Le monde des paillettes, des flashs et des projecteurs fait rêver toutes les filles même les plus jeunes. Sauf qu’être mannequin au Maroc, c’est un vrai parcours du combattant. Il n’existait pratiquement pas jusqu’en 2006 d’agences spécialisées dans le recrutement et la formation des jeunes talents. Comme il n’existe pas vraiment de chasseur de têtes non plus.
En l’absence de structures dédiées, ce métier s’est développé grâce aux couturières marocaines pour leurs défilés de caftans ou encore grâce à la publicité.
Aujourd’hui, se frayer un chemin dans le monde du mannequinat, en dépit de quelques avancées, reste toujours aussi aléatoire. Toute prétendante est obligée de se constituer un book et, pour se faire connaître, le déposer dans toutes les rédactions des magazines féminins, premier tremplin vers ce difficile métier. C’est ainsi qu’elles pourraient être repérées par des agences de casting, des stylistes et autres organisateurs de défilés.
Il suffit ainsi d’accumuler quelques défilés ou ce qu’on appelle dans le jargon, des séries mode, pour que la réputation du mannequin se transmette de bouche à oreille entre coutières, stylistes, agences d’événementiel ou de casting. Pour ce faire, travailler en étroite collaboration avec un photographe professionnel s’avère incontournable. Il constitue le noyau du circuit, notamment avec les magazines.
Le plus dur dans ce métier n’est pas de pénétrer l’antre de la mode, mais de savoir s’y mouvoir. En l’absence de structures de formation, les mannequins apprennent les techniques sur le tas et manquent «affreusement» de professionnalisme, déplorent les stylistes. «Les démarches personnelles ne rendent pas service aux mannequins. Chaque métier à ses propres spécificités qu’il faut maîtriser et le mannequinat n’est pas seulement passer du bon temps et être sous les lumières des projecteurs, c’est aussi une profession en bonne et due forme», regrette Karim Tassi, styliste marocain ayant connu la gloire en France.

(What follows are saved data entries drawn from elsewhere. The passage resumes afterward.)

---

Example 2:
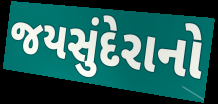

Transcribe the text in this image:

જયસુંદેરાનો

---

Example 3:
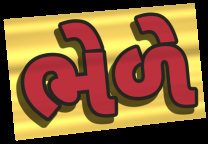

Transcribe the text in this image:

ભેળે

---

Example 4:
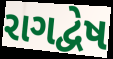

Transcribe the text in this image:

રાગદ્વેષ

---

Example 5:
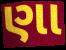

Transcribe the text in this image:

ણાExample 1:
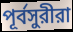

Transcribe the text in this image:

পূর্বসুরীরা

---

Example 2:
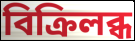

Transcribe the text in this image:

বিক্রিলব্ধ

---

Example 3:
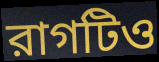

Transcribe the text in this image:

রাগটিও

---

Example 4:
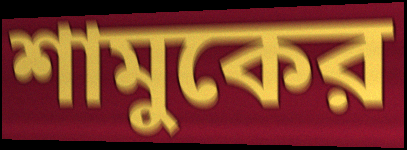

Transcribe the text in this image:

শামুকের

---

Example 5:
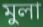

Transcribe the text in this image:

মুলাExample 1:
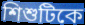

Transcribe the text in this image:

শিশুটিকে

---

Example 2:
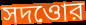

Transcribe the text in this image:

সদওোর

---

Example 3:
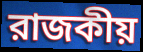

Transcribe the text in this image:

রাজকীয়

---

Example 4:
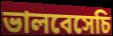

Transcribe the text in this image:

ভালবেসেচি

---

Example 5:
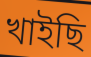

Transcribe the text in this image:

খাইছি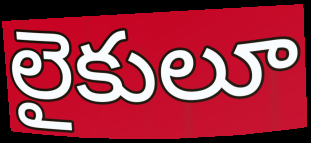
లైకులూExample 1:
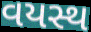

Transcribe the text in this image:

વયસ્થ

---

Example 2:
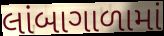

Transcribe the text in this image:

લાંબાગાળામાં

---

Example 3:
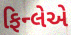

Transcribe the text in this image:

ફિન્લેએ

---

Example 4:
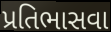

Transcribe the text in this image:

પ્રતિભાસવા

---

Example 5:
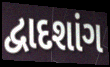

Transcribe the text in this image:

દ્વાદશાંગ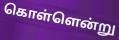
கொள்ளென்று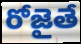
రోజైతే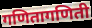
गणितागणितीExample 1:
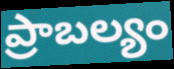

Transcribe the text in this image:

ప్రాబల్యం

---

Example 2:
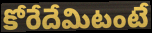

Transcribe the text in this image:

కోరేదేమిటంటే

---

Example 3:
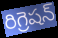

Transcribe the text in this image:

రిగ్రెషన్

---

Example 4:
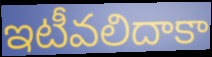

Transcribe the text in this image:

ఇటీవలిదాకా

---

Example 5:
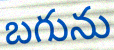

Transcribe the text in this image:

బగునుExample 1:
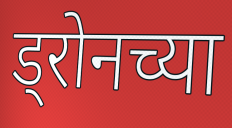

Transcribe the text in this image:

ड्रोनच्या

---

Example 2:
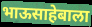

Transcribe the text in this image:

भाऊसाहेबाला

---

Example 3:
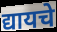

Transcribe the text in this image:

द्यायचे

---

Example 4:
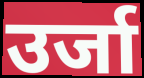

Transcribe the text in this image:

उर्जा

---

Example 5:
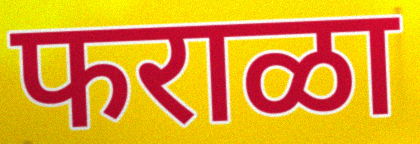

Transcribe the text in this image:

फराळा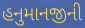
હનુમાનજીની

En effet, apprendre à marcher et à regarder sont des règles essentielles. La personne qui défile doit être capable d’assurer une bonne démarche. «Les mannequins marocains se prêtent parfaitement aux caftans, alors que pour des vêtements modernes, ils ne disposent pas des technicités nécessaires», indique Jamal Abdennassar, directeur général et fondateur de FestiMode.

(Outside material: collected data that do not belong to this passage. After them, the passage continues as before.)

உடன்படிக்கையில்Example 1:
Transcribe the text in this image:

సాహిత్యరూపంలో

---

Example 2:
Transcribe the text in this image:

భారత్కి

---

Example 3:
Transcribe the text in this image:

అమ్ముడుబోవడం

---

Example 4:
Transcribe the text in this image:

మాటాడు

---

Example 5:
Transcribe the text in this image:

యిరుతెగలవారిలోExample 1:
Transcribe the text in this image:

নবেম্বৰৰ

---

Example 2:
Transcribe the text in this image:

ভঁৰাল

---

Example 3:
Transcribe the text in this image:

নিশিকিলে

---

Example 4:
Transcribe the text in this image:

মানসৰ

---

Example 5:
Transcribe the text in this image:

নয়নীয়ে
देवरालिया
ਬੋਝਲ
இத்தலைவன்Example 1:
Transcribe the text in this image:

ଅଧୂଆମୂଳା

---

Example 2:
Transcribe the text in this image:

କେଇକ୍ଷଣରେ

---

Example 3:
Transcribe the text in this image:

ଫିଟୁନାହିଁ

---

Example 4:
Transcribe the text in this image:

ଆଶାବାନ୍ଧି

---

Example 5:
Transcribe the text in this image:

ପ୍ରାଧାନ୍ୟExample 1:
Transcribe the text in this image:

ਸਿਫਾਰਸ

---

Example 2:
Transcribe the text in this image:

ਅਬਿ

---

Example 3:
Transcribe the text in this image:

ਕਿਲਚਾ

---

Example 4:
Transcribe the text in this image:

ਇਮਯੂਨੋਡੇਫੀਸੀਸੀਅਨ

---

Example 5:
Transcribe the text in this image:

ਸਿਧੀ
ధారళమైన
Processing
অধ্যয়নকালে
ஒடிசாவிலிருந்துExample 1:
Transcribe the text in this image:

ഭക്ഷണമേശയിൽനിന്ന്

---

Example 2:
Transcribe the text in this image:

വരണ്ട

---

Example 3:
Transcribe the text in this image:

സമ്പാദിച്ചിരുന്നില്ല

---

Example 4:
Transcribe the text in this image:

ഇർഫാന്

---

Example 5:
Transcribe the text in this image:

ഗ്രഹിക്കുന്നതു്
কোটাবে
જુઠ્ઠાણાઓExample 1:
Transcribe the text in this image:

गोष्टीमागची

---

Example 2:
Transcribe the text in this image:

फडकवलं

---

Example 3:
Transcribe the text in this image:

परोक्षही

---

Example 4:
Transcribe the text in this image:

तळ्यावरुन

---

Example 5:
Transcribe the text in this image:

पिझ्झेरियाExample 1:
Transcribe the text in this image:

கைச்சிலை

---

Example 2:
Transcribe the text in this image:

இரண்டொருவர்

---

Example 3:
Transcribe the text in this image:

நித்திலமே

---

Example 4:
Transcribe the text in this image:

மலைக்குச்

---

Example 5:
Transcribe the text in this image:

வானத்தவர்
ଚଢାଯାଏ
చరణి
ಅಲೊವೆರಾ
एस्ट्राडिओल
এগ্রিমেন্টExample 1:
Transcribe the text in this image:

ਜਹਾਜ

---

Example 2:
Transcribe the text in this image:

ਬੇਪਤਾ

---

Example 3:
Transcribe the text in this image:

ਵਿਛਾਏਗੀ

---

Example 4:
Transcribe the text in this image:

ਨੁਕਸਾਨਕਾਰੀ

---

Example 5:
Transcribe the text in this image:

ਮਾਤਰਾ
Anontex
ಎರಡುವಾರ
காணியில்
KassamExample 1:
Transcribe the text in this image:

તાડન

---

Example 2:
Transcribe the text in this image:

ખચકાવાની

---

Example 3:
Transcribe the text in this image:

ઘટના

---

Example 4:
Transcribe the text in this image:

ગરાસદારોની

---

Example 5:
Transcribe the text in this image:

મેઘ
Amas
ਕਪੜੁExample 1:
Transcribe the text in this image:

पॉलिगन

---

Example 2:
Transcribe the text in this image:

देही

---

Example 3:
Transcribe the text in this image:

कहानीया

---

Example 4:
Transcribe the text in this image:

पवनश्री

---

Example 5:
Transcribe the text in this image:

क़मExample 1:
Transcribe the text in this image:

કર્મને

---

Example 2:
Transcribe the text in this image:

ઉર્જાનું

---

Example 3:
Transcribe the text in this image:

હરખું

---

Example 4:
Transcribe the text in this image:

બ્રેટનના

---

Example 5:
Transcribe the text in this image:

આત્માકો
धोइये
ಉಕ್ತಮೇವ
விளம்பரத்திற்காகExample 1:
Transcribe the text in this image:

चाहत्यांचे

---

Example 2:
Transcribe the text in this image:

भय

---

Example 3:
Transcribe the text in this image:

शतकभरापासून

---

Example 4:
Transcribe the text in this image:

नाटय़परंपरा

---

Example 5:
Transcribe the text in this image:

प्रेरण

Mais le plus regrettable c’est la quasi- absence de rigueur chez nos modèles. Les stylistes se plaignent à l’unanimité de leur comportement. «Généralement, un mannequin devrait être soumis aux exigences du chorégraphe, coiffeur et maquilleur. Or, avec les modèles marocains, c’est le monde à l’envers. Ce sont eux qui imposent leurs choix. De même qu’ils ne se présentent jamais à l’heure lors d’un événement et sont ingérables», précise Fadela El Gadi, styliste.
Hormis la ponctualité, les professionnels de la mode estiment que ces jeunes modèles demandent un cachet qui ne correspond pas à leur degré de compétence. «Dès que les filles montent sur le podium, elles croient avoir décroché la lune et se prennent pour des véritables top models. Un mannequin prête son corps, en quelque sorte, pour mettre en valeur et faire vendre le produit porté», signale Tassi.
Interrogées, quelques-unes d’entre elles tentent de se défendre de leur mieux. «Il n’est pas dans nôtre intérêt de jouer à la star, sinon nous pourrions facilement perdre la cote», avouent certaines.
Mais le monde du mannequinat n’est pas aussi sombre que cela. Certains modèles, en dépit d’un environnement peu propice, ont réussi à tout de même maîtriser les ficelles du métier. Mais elles ne sont pas légion. Pour compenser, beaucoup de stylistes se tournent vers les mannequins étrangers, où l’offre est aussi abondante que variée. En plus d’une qualité de service garantie, ils restent moins chers que les nationaux. D’ailleurs, souvenez-vous des premières éditions de Caftan: il n’y avait que des étrangères. Aucune Marocaine, par manque de professionnalisme, n’était retenue. Ce n’est que des années plus tard que les plus chevronnées d’entre elles ont eu le privilège d’y défiler.
Aujourd’hui, la situation semble légèrement se redresser avec l’arrivée d’une agence de recrutement de mannequins, SNJ models, représentante du groupe Elite au Maroc. Elle a pour mission d’accompagner les jeunes modèles en leur apprenant les rudiments du métier et de gérer leurs carrières.
Les organisateurs de défilés qui approuvent l’initiative peuvent enfin souffler. «Depuis que l’agence existe, je ne m’occupe plus des mannequins. Lors d’un défilé, je soumets les caractéristiques que je recherche et l’agence se charge de trouver les bons profils. Tout se fait dans les règles de l’art», témoigne Abdenassar.
Concernant la rémunération, il y a quelques années, un défilé rapportait entre 2.000 et 3.000 DH. Actuellement, le cachet a connu une augmentation. Il démarre à 3.000 DH pour arriver jusqu’à 8.000 DH par défilé. Tout dépend de la notoriété du mannequin. Pour Caftan, qui demeure le plus prestigieux, le tarif est fixé à 7.000 DH. En 2009, il a été augmenté pour atteindre les 13.000 DH. Les séries mode sont rémunérées aux alentours de 3.000 DH, si le mannequin figure sur la couverture du magazine. Pour la publicité, les tarifs sont négociables.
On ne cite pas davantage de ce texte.